As the world surely knows by now, Washington DC’s baseball team has won the World Series, a feat not accomplished since 1924. If you watched any of the games (except the three the Nationals lost), it was a come from behind win each time. Just getting to the Series was a struggle that required a rise from the bottom of the pile to get to the Mount Everest of sports. Obviously, I put baseball ahead of football. In fact, I honestly would prefer to watch a cricket match rather than football.
Baseball is a unique sport because of its rules. A game has no time limit; it can go past nine innings until there is a winner. That’s one of the written rules. Then there was the rule used by an umpire in Game 6 who called a Nationals runner out for interfering with at first baseman who couldn’t catch a ball without getting in the way of the runner. Had this happened during a European soccer match, I doubt the official would have survived the stampede of the mob. But it happened in America, so the stadium fans booed and the Nationals manager was ejected for arguing too strenuously.
Then there are the unwritten rules, established by tradition and enforced by the players. For example, if one team thinks the other side’s pitcher has intentionally thrown a pitch to hit its batter, it will find a way to retaliate. During the World Series, a Houston Astros batter hit a home run and carried his bat with him as he rounded the first base. He was roundly criticized by fans and players for showing off.
Our Founders created a system of government that has rules that we call laws, but it also was based on principles of freedom and equality. The form of government is based on the people electing representatives. The Founders weren’t naïve. They didn’t want a monarchy or dictatorship, but they knew, human nature being subject to greed, power and other sleazy influences, they had to put checks and balances on a President having too much power by giving Congress and the judicial branch powers to guard against abuses that undermined democracy. There’s one more element of this grand experiment that’s equally essential to its success. They put their faith in the ability of the public as the final guarantor representative government would survive in the future.
In this current political climate, we have lost sight of our nation’s traditions. The President tells lies that go beyond what even a cynic would say is the norm for politicians, but there are no repercussions. Members of Congress from his party don’t criticize him for fear they will be the victims of a well-funded party apparatus he controls unleashing the orchestrated wrath of tens of thousands of automated texts and robocalls, just as is happening in the offices of his opponents in the House of Representatives right now.

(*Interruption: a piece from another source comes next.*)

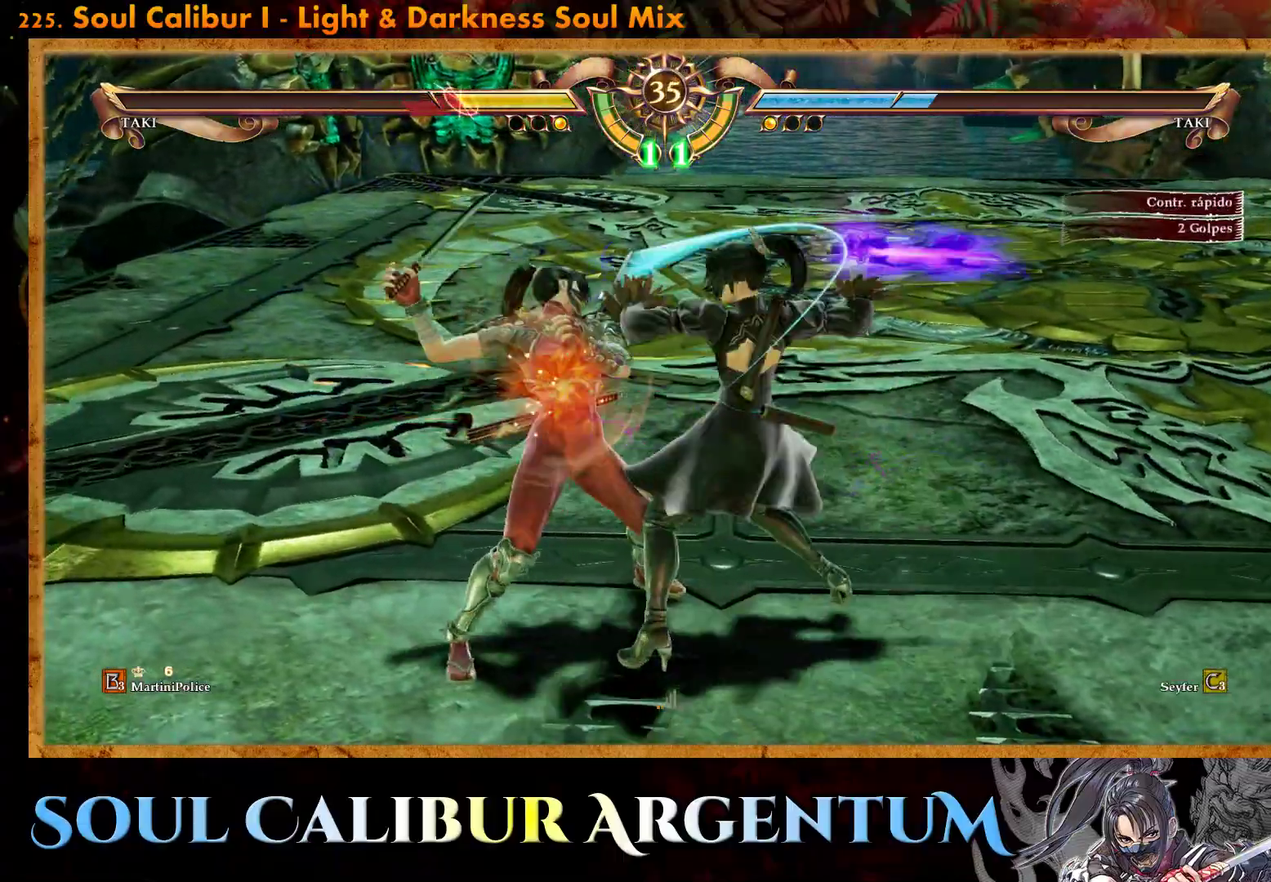
{"buttons": ["DPAD_LEFT"], "events": [[333, "SQUARE", "down"], [483, "DPAD_LEFT", "down"], [483, "SQUARE", "up"]]}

It’s like having a king with his court of toadies and enforcers who are running this country.
Our standards for what was not acceptable for previous presidents like Nixon and Clinton have slid so far that this President asking the leader of a foreign country to help him get re-elected doesn’t cause our nonpartisan condemnation. The fact that he won’t release his tax returns should tell any citizen that he doesn’t want us to know something that we ought to know. This president makes Nixon look like a saint.
If you watched the World Series, you saw a lot of joy and enthusiasm among the players, but tradition is very important to baseball so there’s no slam-dunking the basketball into the net and no skipping across the goal line. There’s a Commissioner of Major League Baseball to enforce the written rules, but it’s the players and fans who are the ultimate enforcers of the sport.
As the Lorax said: “Unless someone like you cares a whole awful lot, nothing is going to get better, it’s not.”